▶ **Document section**
Thursday, August 11, 2016

The Rival Revival: HIR Powered Hopper Development History.

Some of you remember this project of mine:


Oh man, where do I even begin... This was actively being developed about a year ago. I only recently happened across a cheap Zeus and bagged it and its cage, complete with flywheels and stock 360 motors, to replace the problematic parts in this from past experiments without spending much on it; and thus, I unfroze this thing.

At the time, Nerf Rival and its pioneering .90 caliber foamball format was very new, and the one question on everyone's mind involved hoppers and high-capacity bulk loading systems which the new spherical ammo begged for.

Airfeed, as popularized by outofdarts, Radiosilence187 and the "HIRricane" lineage, had not been invented/discovered yet. The focus was traditional paintball-style hoppers. Some prior art:
  • Reddit user woodpiece converted a Zeus to fire .68 caliber Reballs (rubber reusable paintballs) using a gravity paintball hopper, a sweep pipe connecting the feedneck to the breech, and a powerfeed device made from half a Hasbro .50 cal flywheel cage.
  • Mr. BadWrench (Donald Wester on Facebrick) attached a gravity hopper made from a plastic container or funnel to a semi-auto Zeus.
Nothing however existed which handled HIRs, supported reasonable ROF, and fed automatically without shaking. That is where I started, determined on whipping this problem real good. I wanted to break that barrier and make powered hoppers work. It didn't have to be ideal on the first go-round - it just had to work, and rip, and not jam; and the absolute nature of the last point cannot be overstated. I hit up the surplus vendor for some likely parts, grabbed my heat gun, dremel, PVC pile and Devcon, and got to it.

▶ **Entries**

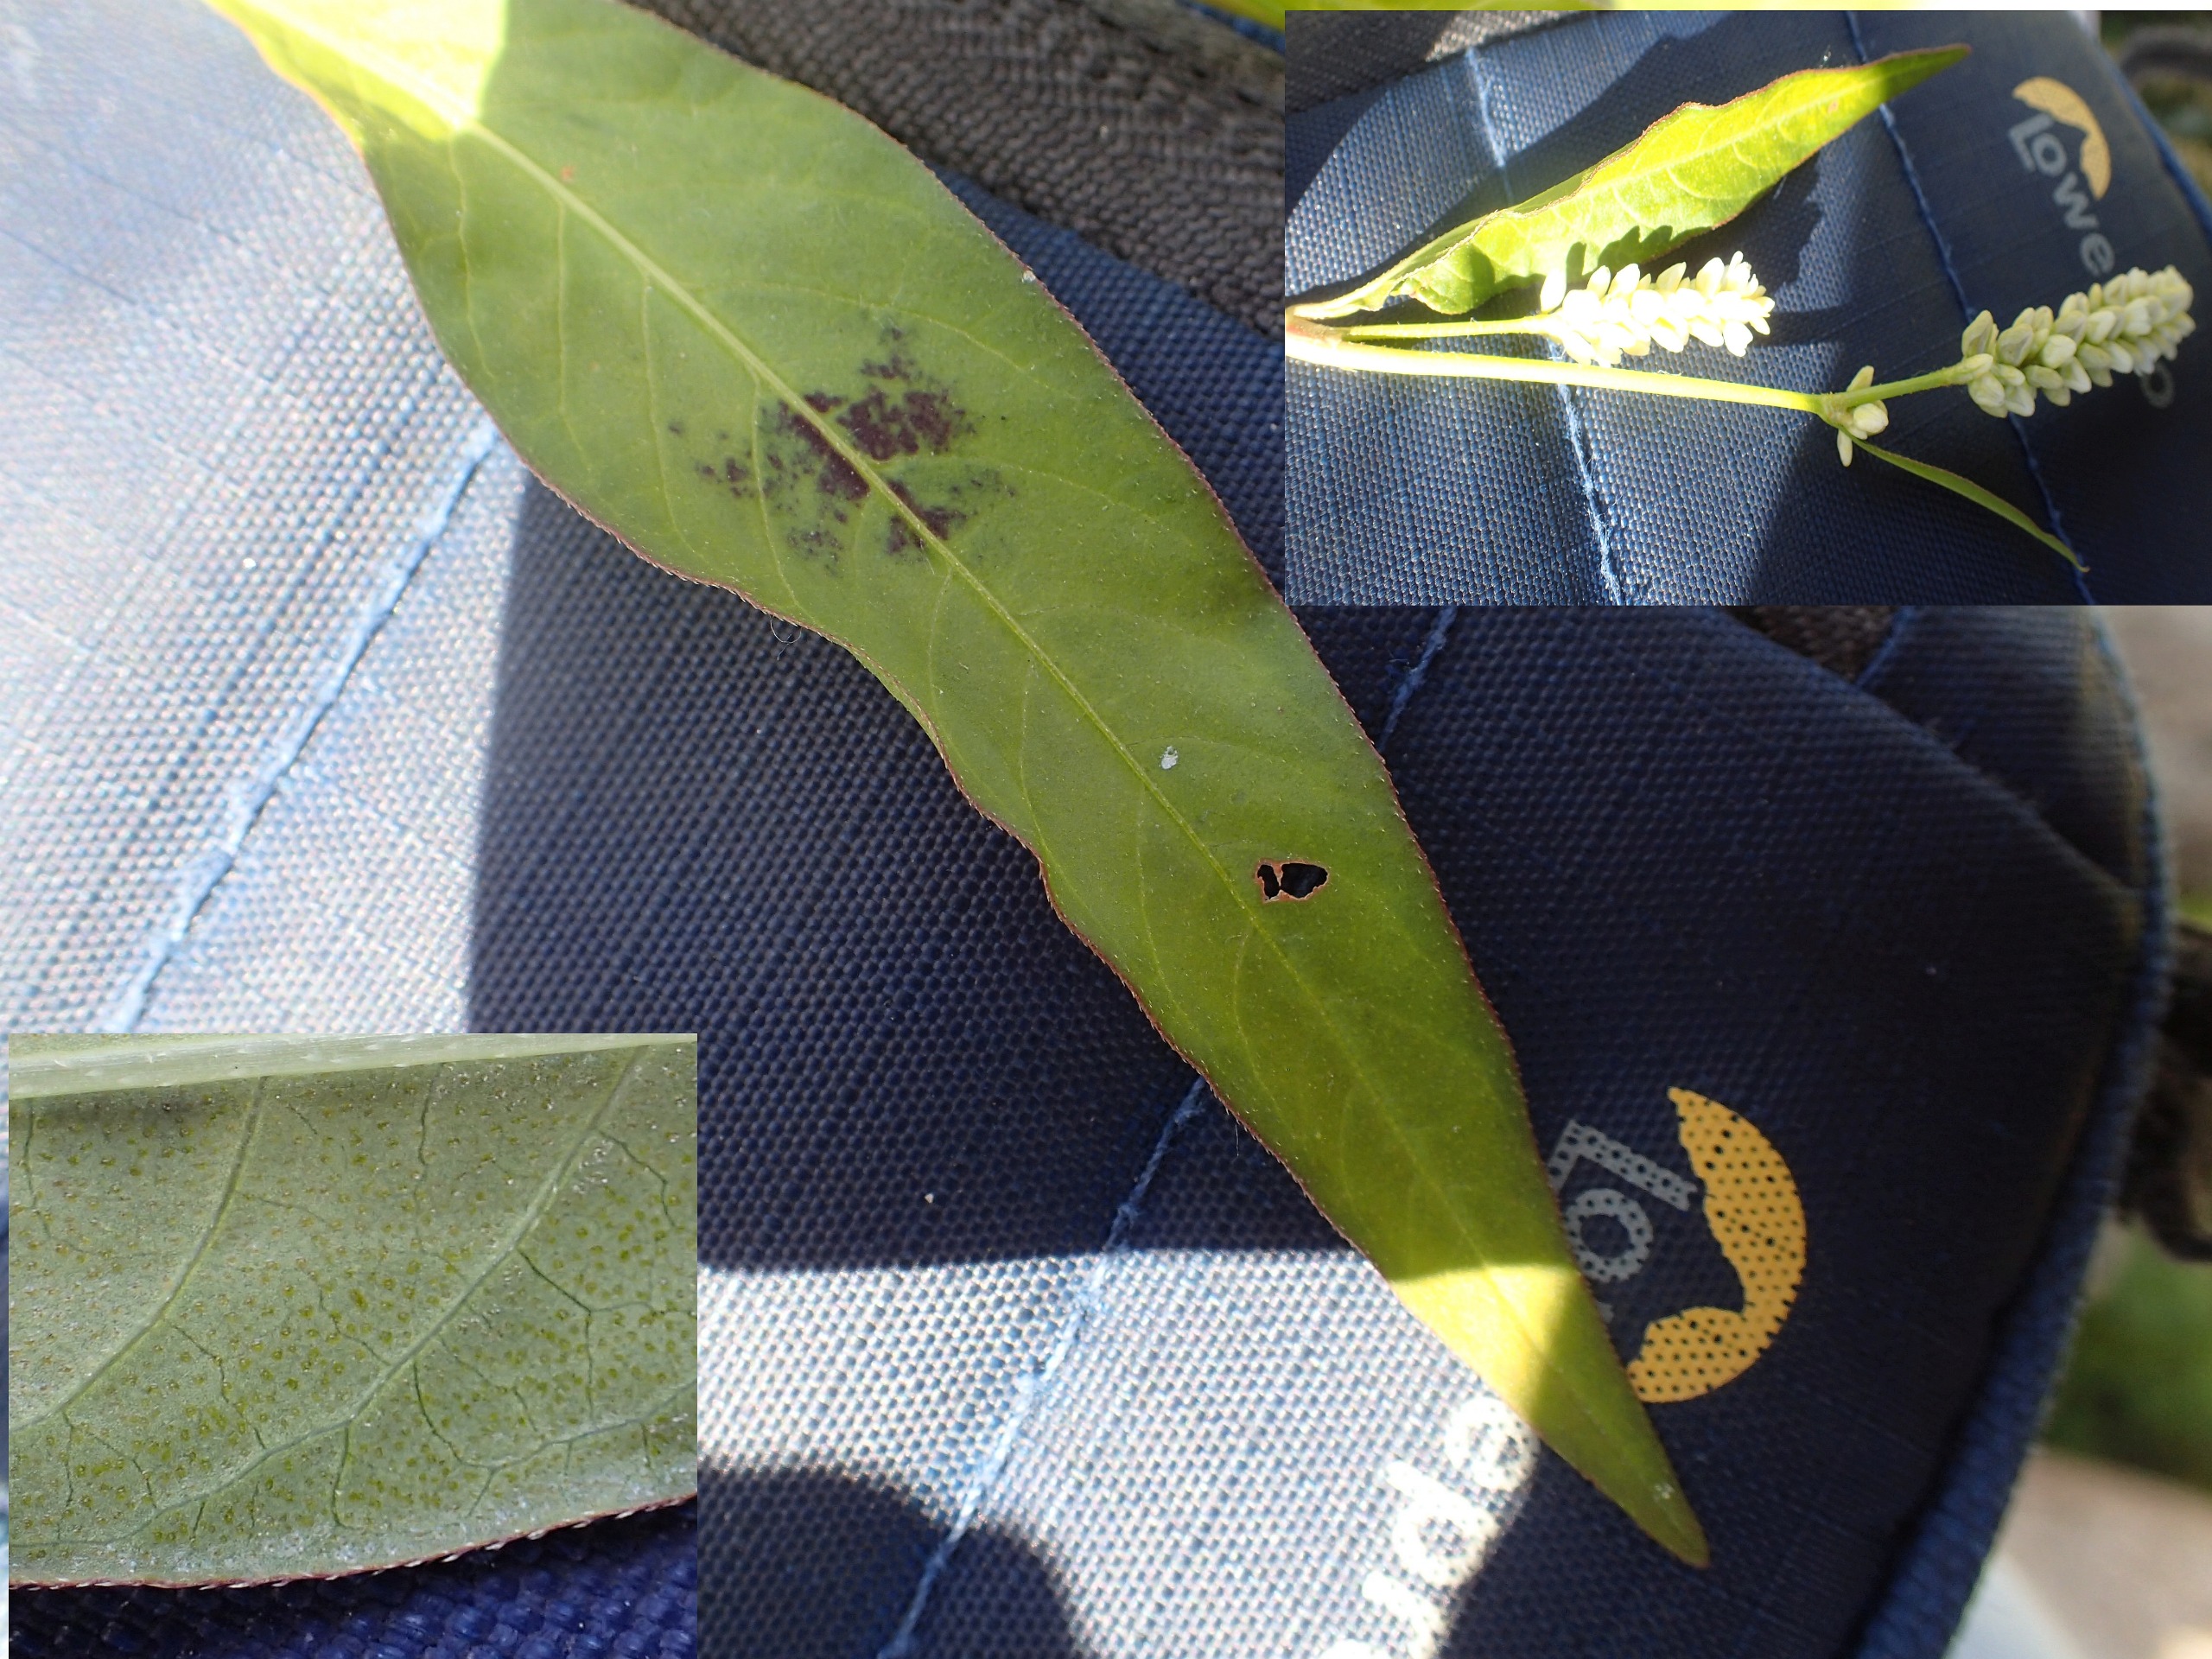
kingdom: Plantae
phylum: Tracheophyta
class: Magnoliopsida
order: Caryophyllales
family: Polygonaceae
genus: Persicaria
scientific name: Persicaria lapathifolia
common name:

▶ **Actions to take**
1) According to the post on the Rival hopper project, what ammunition did Reddit user woodpiece convert a Zeus to fire?
2) Print the passage of the Rival hopper post starting with "Airfeed, as popularized" and going on through "cal flywheel cage.".
3) Write what comes next in the post on the Rival powered hopper project, picking up after its final sentence.

▶ **The replies**
1) .68 caliber Reballs, which are rubber reusable paintballs.

2)
Airfeed, as popularized by outofdarts, Radiosilence187 and the "HIRricane" lineage, had not been invented/discovered yet. The focus was traditional paintball-style hoppers. Some prior art:
  • Reddit user woodpiece converted a Zeus to fire .68 caliber Reballs (rubber reusable paintballs) using a gravity paintball hopper, a sweep pipe connecting the feedneck to the breech, and a powerfeed device made from half a Hasbro .50 cal flywheel cage.

3)
Sizing Up The Problem


It didn't take much screwing around to figure out that shear forces applied to HIRs (such as by a paddle moving the ball across a surface, as can be done with paintballs and the like) is a huge source of trouble. The soft foam tends to stick to such moving surfaces, and the friction force will cause the foam to deform and compress, increasing the contact area, which increases the friction force, which causes more compression and more contact area and more friction. The ball can easily wedge itself in place to the extent that huge forces are created. In testing of some of the following designs, the drill I used to turn the rotating assembly nearly ripped itself from my hands when a jam occurred, even when there was no physical edge or discontinuity where the jam happened, only a smooth surface. The violence of HIR wedge jams could certainly break parts and tear apart the HIRs themselves. There is no "muscling through it".

1" Schedule 40 PVC pipe was identified as an ideal feed tube/feedneck stock, permitting HIRs to flow through readily.

Fig. 1: Tangential feed housing
The initial loader prototype was a tangential feed design, inspired by the tangential feed of many paintball loaders such as the Halo, Pinokio, VL Vlocity, etc. The raceway took a "volute" like form, vaguely similar to a centrifugal pump or fan housing.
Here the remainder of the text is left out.